Risk synthesis and portfolio implications

The supplier map creates a clear risk/reward concentration dynamic for investors:

  • Concentration risk is elevated because a small number of contract manufacturers produce critical active ingredients and finished products. The 10‑K explicitly states reliance on a small number of manufacturers for active pharmaceutical ingredients and formulated drugs.
  • Contractual economics are explicit and impactful: partner transfer prices and collaboration terms flow directly into gross margins (the 10‑K gives ranges and specific transfer‑price examples for collaborators).
  • Operational fragility is real: Ultragenyx disclosed that third‑party manufacturing and service obligations for approved products are due in the next 12 months, and that a prior drug‑product manufacturer (Aenova Haupt Pharma Wolfratshausen GmbH) notified the company of facility closure in March 2023, which required remediation. These facts require investors to underwrite near‑term supply continuity when modeling revenue paths.
  • Upside is product‑driven: if manufacturing holds and demand for existing therapies grows, Ultragenyx benefits from leverage without the fixed‑cost burden of in‑house plants.

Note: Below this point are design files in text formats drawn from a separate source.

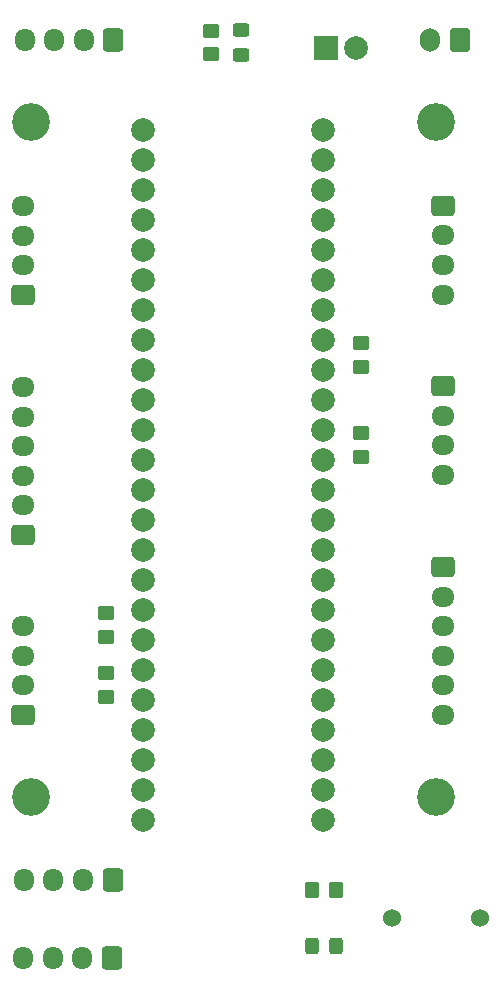
<source format=gbr>
%TF.GenerationSoftware,KiCad,Pcbnew,8.0.3*%
%TF.CreationDate,2024-10-23T15:03:03-04:00*%
%TF.ProjectId,mcu-board,6d63752d-626f-4617-9264-2e6b69636164,rev?*%
%TF.SameCoordinates,Original*%
%TF.FileFunction,Soldermask,Top*%
%TF.FilePolarity,Negative*%
%FSLAX46Y46*%
G04 Gerber Fmt 4.6, Leading zero omitted, Abs format (unit mm)*
G04 Created by KiCad (PCBNEW 8.0.3) date 2024-10-23 15:03:03*
%MOMM*%
%LPD*%
G01*
G04 APERTURE LIST*
G04 Aperture macros list*
%AMRoundRect*
0 Rectangle with rounded corners*
0 $1 Rounding radius*
0 $2 $3 $4 $5 $6 $7 $8 $9 X,Y pos of 4 corners*
0 Add a 4 corners polygon primitive as box body*
4,1,4,$2,$3,$4,$5,$6,$7,$8,$9,$2,$3,0*
0 Add four circle primitives for the rounded corners*
1,1,$1+$1,$2,$3*
1,1,$1+$1,$4,$5*
1,1,$1+$1,$6,$7*
1,1,$1+$1,$8,$9*
0 Add four rect primitives between the rounded corners*
20,1,$1+$1,$2,$3,$4,$5,0*
20,1,$1+$1,$4,$5,$6,$7,0*
20,1,$1+$1,$6,$7,$8,$9,0*
20,1,$1+$1,$8,$9,$2,$3,0*%
G04 Aperture macros list end*
%ADD10R,2.000000X2.000000*%
%ADD11C,2.000000*%
%ADD12C,1.524000*%
%ADD13RoundRect,0.250000X-0.725000X0.600000X-0.725000X-0.600000X0.725000X-0.600000X0.725000X0.600000X0*%
%ADD14O,1.950000X1.700000*%
%ADD15RoundRect,0.250000X-0.450000X0.350000X-0.450000X-0.350000X0.450000X-0.350000X0.450000X0.350000X0*%
%ADD16C,3.200000*%
%ADD17RoundRect,0.250000X0.600000X0.725000X-0.600000X0.725000X-0.600000X-0.725000X0.600000X-0.725000X0*%
%ADD18O,1.700000X1.950000*%
%ADD19RoundRect,0.250000X0.600000X0.750000X-0.600000X0.750000X-0.600000X-0.750000X0.600000X-0.750000X0*%
%ADD20O,1.700000X2.000000*%
%ADD21RoundRect,0.250000X0.725000X-0.600000X0.725000X0.600000X-0.725000X0.600000X-0.725000X-0.600000X0*%
%ADD22RoundRect,0.250000X0.450000X-0.350000X0.450000X0.350000X-0.450000X0.350000X-0.450000X-0.350000X0*%
%ADD23RoundRect,0.250000X0.350000X0.450000X-0.350000X0.450000X-0.350000X-0.450000X0.350000X-0.450000X0*%
%ADD24RoundRect,0.250000X-0.325000X-0.450000X0.325000X-0.450000X0.325000X0.450000X-0.325000X0.450000X0*%
%ADD25RoundRect,0.250000X0.450000X-0.325000X0.450000X0.325000X-0.450000X0.325000X-0.450000X-0.325000X0*%
G04 APERTURE END LIST*
D10*
%TO.C,J11*%
X172960000Y-35000000D03*
D11*
X175500000Y-35000000D03*
%TD*%
D12*
%TO.C,BZ1*%
X178500000Y-108600000D03*
X186000000Y-108600000D03*
%TD*%
D13*
%TO.C,J8*%
X182880000Y-78940000D03*
D14*
X182880000Y-81440000D03*
X182880000Y-83940000D03*
X182880000Y-86440000D03*
X182880000Y-88940000D03*
X182880000Y-91440000D03*
%TD*%
D15*
%TO.C,R4*%
X154305000Y-82820000D03*
X154305000Y-84820000D03*
%TD*%
D13*
%TO.C,J5*%
X182880000Y-48340000D03*
D14*
X182880000Y-50840000D03*
X182880000Y-53340000D03*
X182880000Y-55840000D03*
%TD*%
D16*
%TO.C,H3*%
X182245000Y-41275000D03*
%TD*%
D17*
%TO.C,J3*%
X154940000Y-34290000D03*
D18*
X152440000Y-34290000D03*
X149940000Y-34290000D03*
X147440000Y-34290000D03*
%TD*%
D19*
%TO.C,J9*%
X184250000Y-34290000D03*
D20*
X181750000Y-34290000D03*
%TD*%
D13*
%TO.C,J1*%
X182880000Y-63620000D03*
D14*
X182880000Y-66120000D03*
X182880000Y-68620000D03*
X182880000Y-71120000D03*
%TD*%
D21*
%TO.C,J2*%
X147320000Y-91440000D03*
D14*
X147320000Y-88940000D03*
X147320000Y-86440000D03*
X147320000Y-83940000D03*
%TD*%
D16*
%TO.C,H4*%
X147955000Y-41275000D03*
%TD*%
D22*
%TO.C,R5*%
X163210000Y-35500000D03*
X163210000Y-33500000D03*
%TD*%
D15*
%TO.C,R3*%
X154305000Y-87900000D03*
X154305000Y-89900000D03*
%TD*%
D16*
%TO.C,H1*%
X147955000Y-98425000D03*
%TD*%
D17*
%TO.C,J7*%
X154800000Y-112000000D03*
D18*
X152300000Y-112000000D03*
X149800000Y-112000000D03*
X147300000Y-112000000D03*
%TD*%
D22*
%TO.C,R1*%
X175895000Y-61960000D03*
X175895000Y-59960000D03*
%TD*%
%TO.C,R2*%
X175895000Y-69580000D03*
X175895000Y-67580000D03*
%TD*%
D17*
%TO.C,J6*%
X154860000Y-105400000D03*
D18*
X152360000Y-105400000D03*
X149860000Y-105400000D03*
X147360000Y-105400000D03*
%TD*%
D23*
%TO.C,R6*%
X173750000Y-106250000D03*
X171750000Y-106250000D03*
%TD*%
D21*
%TO.C,J10*%
X147320000Y-76200000D03*
D14*
X147320000Y-73700000D03*
X147320000Y-71200000D03*
X147320000Y-68700000D03*
X147320000Y-66200000D03*
X147320000Y-63700000D03*
%TD*%
D11*
%TO.C,Teensy4.2*%
X157480000Y-41910000D03*
X157480000Y-44450000D03*
X157480000Y-46990000D03*
X157480000Y-49530000D03*
X157480000Y-52070000D03*
X157480000Y-54610000D03*
X157480000Y-57150000D03*
X157480000Y-59690000D03*
X157480000Y-62230000D03*
X157480000Y-64770000D03*
X157480000Y-67310000D03*
X157480000Y-69850000D03*
X157480000Y-72390000D03*
X157480000Y-74930000D03*
X157480000Y-77470000D03*
X157480000Y-80010000D03*
X157480000Y-82550000D03*
X157480000Y-85090000D03*
X157480000Y-87630000D03*
X157480000Y-90170000D03*
X157480000Y-92710000D03*
X157480000Y-95250000D03*
X157480000Y-97790000D03*
X157480000Y-100330000D03*
X172720000Y-100330000D03*
X172720000Y-97790000D03*
X172720000Y-95250000D03*
X172720000Y-92710000D03*
X172720000Y-90170000D03*
X172720000Y-87630000D03*
X172720000Y-85090000D03*
X172720000Y-82550000D03*
X172720000Y-80010000D03*
X172720000Y-77470000D03*
X172720000Y-74930000D03*
X172720000Y-72390000D03*
X172720000Y-69850000D03*
X172720000Y-67310000D03*
X172720000Y-64770000D03*
X172720000Y-62230000D03*
X172720000Y-59690000D03*
X172720000Y-57150000D03*
X172720000Y-54610000D03*
X172720000Y-52070000D03*
X172720000Y-49530000D03*
X172720000Y-46990000D03*
X172720000Y-44450000D03*
X172720000Y-41910000D03*
%TD*%
D21*
%TO.C,J4*%
X147320000Y-55880000D03*
D14*
X147320000Y-53380000D03*
X147320000Y-50880000D03*
X147320000Y-48380000D03*
%TD*%
D24*
%TO.C,D2*%
X171725000Y-111000000D03*
X173775000Y-111000000D03*
%TD*%
D25*
%TO.C,D1*%
X165750000Y-35525000D03*
X165750000Y-33475000D03*
%TD*%
D16*
%TO.C,H2*%
X182245000Y-98425000D03*
%TD*%
M02*

</source>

Consider these triggers for active monitoring: supplier audit results, inventory days and build plans disclosed in quarterly reports, any amendments to exclusive supply agreements (notably for IOI Oleo), and transfer‑price changes in collaboration filings.

If you want ongoing tracking of supplier disclosures and contract shifts, get started at https://nullexposure.com/.

Bottom line and what to watch next

Ultragenyx’s model sells premium orphan therapies while outsourcing manufacturing to a small, strategically contracted supplier base. That configuration supports capital efficiency and rapid scale but creates concentrated operational risk and predictable margin mechanics via transfer pricing. For valuation and risk-control, investors must underwrite supplier continuity, track exclusivity clauses, and stress-test margins against supplier transfer‑price scenarios.